You'll probably need to configure it all up to join the domain. Good luck with that. To be honest it sounds like crying about nothing. If the AD user you are using is setup properly its a non-issue. And really its no less secure than using SNMP. Also keep in mind that cacti itself doesn't just automatically join the domain either, you'd need to set that up to use LDAP and then SSL LDAP which is possibly another headache.argon0 wrote:Ok, my security guy said he would prefer it if it used Kerberos, can you run through how I set it up for this? Or is this the default? If it is how does it work?
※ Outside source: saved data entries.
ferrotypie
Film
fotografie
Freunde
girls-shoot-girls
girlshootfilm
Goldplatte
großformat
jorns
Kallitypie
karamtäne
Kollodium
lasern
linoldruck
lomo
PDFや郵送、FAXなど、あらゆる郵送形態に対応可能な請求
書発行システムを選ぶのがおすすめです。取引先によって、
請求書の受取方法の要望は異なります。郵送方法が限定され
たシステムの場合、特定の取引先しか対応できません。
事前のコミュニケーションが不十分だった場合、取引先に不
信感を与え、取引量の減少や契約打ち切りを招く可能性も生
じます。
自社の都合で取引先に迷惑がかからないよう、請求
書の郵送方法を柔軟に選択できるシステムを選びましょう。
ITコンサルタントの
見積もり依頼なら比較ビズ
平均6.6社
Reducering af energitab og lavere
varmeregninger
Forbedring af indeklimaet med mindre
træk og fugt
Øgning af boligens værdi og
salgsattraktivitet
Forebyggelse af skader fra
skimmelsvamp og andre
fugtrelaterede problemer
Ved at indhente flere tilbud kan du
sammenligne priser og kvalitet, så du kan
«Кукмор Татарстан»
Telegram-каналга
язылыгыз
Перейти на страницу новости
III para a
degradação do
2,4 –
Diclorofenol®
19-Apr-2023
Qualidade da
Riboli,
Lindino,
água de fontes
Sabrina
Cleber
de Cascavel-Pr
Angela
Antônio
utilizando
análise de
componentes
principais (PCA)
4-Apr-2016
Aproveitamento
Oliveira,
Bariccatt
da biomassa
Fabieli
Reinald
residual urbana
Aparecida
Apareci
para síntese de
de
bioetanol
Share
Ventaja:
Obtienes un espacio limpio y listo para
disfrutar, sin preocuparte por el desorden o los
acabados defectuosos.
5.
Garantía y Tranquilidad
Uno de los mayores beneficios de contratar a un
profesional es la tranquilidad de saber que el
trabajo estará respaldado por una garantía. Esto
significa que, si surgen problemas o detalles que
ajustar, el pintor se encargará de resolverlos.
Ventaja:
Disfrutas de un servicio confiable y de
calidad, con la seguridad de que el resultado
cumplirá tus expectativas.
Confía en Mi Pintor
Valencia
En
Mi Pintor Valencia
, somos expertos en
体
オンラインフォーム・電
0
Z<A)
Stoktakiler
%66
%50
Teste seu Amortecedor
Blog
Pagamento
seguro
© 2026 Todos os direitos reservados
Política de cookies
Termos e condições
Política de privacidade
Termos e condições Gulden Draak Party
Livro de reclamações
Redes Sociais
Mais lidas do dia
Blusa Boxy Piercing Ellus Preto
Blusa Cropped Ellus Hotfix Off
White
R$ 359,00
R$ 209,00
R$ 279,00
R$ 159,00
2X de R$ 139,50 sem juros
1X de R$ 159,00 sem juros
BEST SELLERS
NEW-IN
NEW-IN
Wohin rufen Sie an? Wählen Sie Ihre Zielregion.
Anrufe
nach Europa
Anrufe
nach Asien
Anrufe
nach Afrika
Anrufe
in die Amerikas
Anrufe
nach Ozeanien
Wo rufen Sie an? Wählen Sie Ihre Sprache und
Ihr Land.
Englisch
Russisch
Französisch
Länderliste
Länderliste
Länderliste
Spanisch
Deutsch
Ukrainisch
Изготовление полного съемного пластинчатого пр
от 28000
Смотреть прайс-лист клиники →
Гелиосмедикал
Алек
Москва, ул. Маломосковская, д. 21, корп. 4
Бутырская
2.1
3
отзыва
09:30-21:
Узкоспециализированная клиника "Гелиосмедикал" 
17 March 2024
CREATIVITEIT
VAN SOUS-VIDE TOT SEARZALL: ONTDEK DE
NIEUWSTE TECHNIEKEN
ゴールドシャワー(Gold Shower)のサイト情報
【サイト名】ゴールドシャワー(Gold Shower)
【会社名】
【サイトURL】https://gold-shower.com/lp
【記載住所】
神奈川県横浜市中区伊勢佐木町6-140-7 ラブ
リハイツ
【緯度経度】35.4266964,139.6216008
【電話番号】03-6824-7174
I.e. how is the client authenticating using kerberos without joining the domain (which, as I understand it, is a requirement of kerberos...)
Argon0
To save yourself a heap of headache this is what you want
* Create your AD user
* Deny it pretty much everything via group policy so that it can only be used to remote WMI (e.g. disabling interactive logon etc, and one would hope you already have something in place for service accounts...)
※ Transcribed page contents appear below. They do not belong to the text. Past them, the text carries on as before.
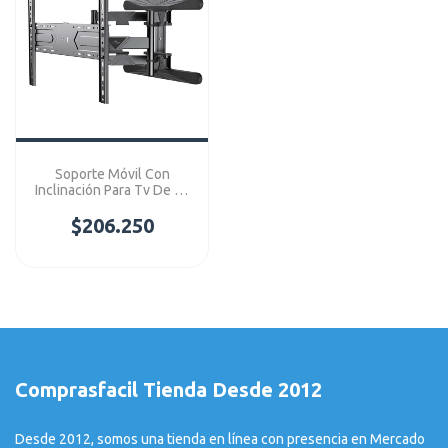
Soporte Móvil Con
Inclinación Para Tv De 40
- 85" Ref: AN-P6
$206.250
Comprasfacil Tienda Desde 2012
Desde 2012, somos una tienda en línea con presencia en Mercado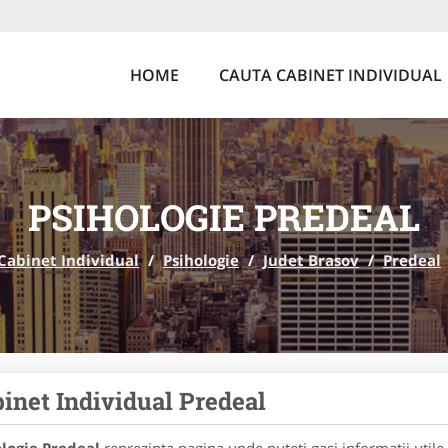
HOME
CAUTA CABINET INDIVIDUAL
PSIHOLOGIE PREDEAL
Cabinet Individual
/
Psihologie
/
Judet Brasov
/
Predeal
inet Individual Predeal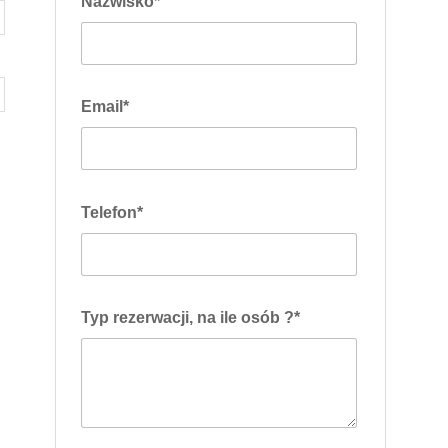
Nazwisko*
Email*
Telefon*
Typ rezerwacji, na ile osób ?*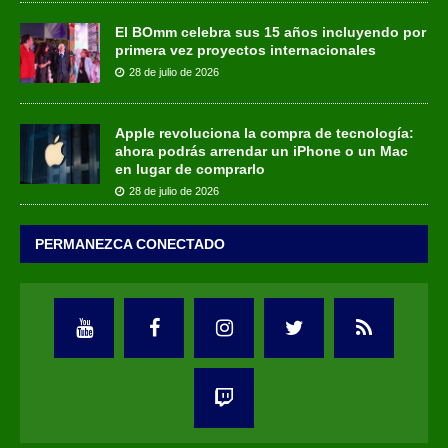
El BOmm celebra sus 15 años incluyendo por
primera vez proyectos internacionales
28 de julio de 2026
Apple revoluciona la compra de tecnología:
ahora podrás arrendar un iPhone o un Mac
en lugar de comprarlo
28 de julio de 2026
PERMANEZCA CONECTADO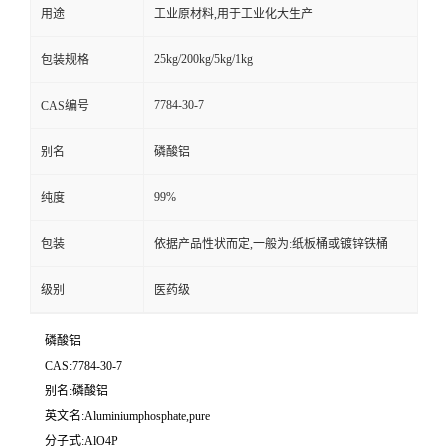
用途
工业原材料,用于工业化大生产
25kg/200kg/5kg/1kg
包装规格
7784-30-7
CAS编号
别名
磷酸铝
99%
纯度
包装
依据产品性状而定,一般为:纸板桶或镀锌铁桶
级别
医药级
磷酸铝
CAS:7784-30-7
别名:磷酸铝
英文名:Aluminiumphosphate,pure
分子式:AlO4P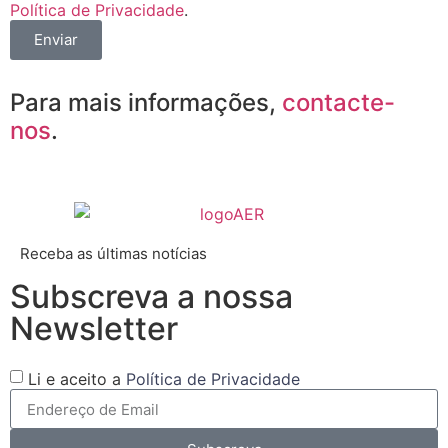
Política de Privacidade
.
Enviar
Para mais informações,
contacte-
nos
.
Receba as últimas notícias
Subscreva a nossa
Newsletter
Li e aceito a
Política de Privacidade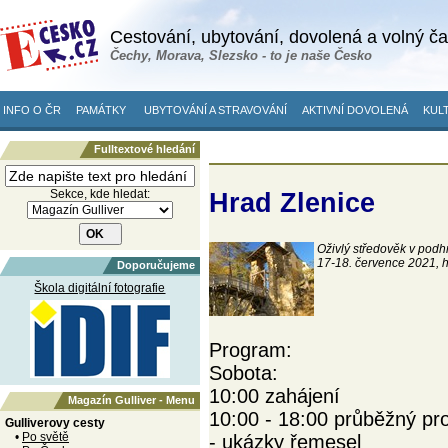
Cestování, ubytování, dovolená a volný č
Čechy, Morava, Slezsko - to je naše Česko
INFO O ČR
PAMÁTKY
UBYTOVÁNÍ A STRAVOVÁNÍ
AKTIVNÍ DOVOLENÁ
KULT
Fulltextové hledání
Sekce, kde hledat:
Hrad Zlenice
Oživlý středověk v podhra
17-18. července 2021, h
Doporučujeme
Škola digitální fotografie
Program:
Sobota:
10:00 zahájení
Magazín Gulliver - Menu
10:00 - 18:00 průběžný pr
Gulliverovy cesty
•
Po světě
- ukázky řemesel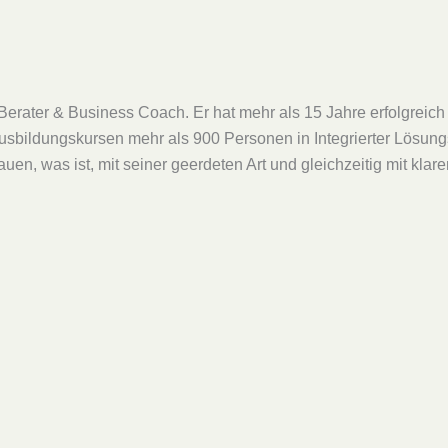
r, Berater & Business Coach. Er hat mehr als 15 Jahre erfolgr
Ausbildungskursen mehr als 900 Personen in Integrierter Lösun
uen, was ist, mit seiner geerdeten Art und gleichzeitig mit kla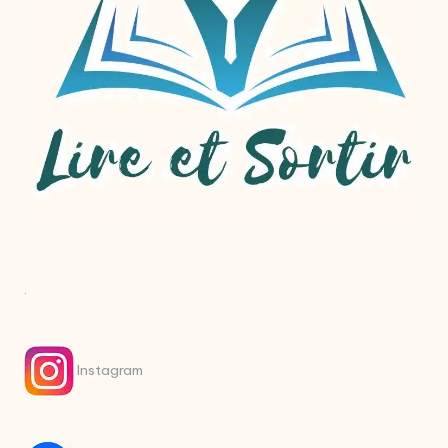
.
Instagram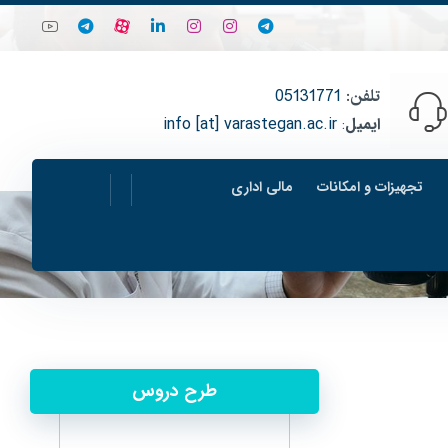
تلفن
:
05131771
ایمیل
:
info [at] varastegan.ac.ir
تجهیزات و امکانات
مالی اداری
طرح دروس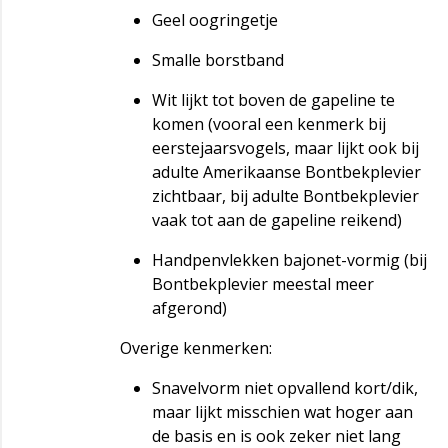
Geel oogringetje
Smalle borstband
Wit lijkt tot boven de gapeline te
komen (vooral een kenmerk bij
eerstejaarsvogels, maar lijkt ook bij
adulte Amerikaanse Bontbekplevier
zichtbaar, bij adulte Bontbekplevier
vaak tot aan de gapeline reikend)
Handpenvlekken bajonet-vormig (bij
Bontbekplevier meestal meer
afgerond)
Overige kenmerken:
Snavelvorm niet opvallend kort/dik,
maar lijkt misschien wat hoger aan
de basis en is ook zeker niet lang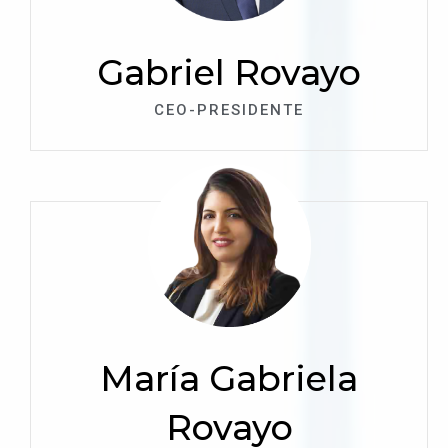
Gabriel Rovayo
CEO-PRESIDENTE
María Gabriela
Rovayo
* Allow it read only access to the WMI root
* Allow it remote execute access to DCOM
* Use group policy to add the user or a group the user is in to the local machines performance monitors group so it can read counters
And that's really it. It will use NTLM by default which is fine for this (and NTLMv2 isn't exactly that bad). If the user is compromised it can't access anything or logon interactively to machines and assuming you haven't used "Domain Users" everywhere to define access you shouldn't have any problems with it accessing file shares it shouldn't.
In all cases your wmi-logins.php will have the credential in plain text. Your more likely going to get someone reading that than someone sniffing it over the wire. And to be honest Cacti doesn't do stuff all input parsing and thus you can easily do all sorts of fun stuff so if security is such an issue you shouldn't be using Cacti at all.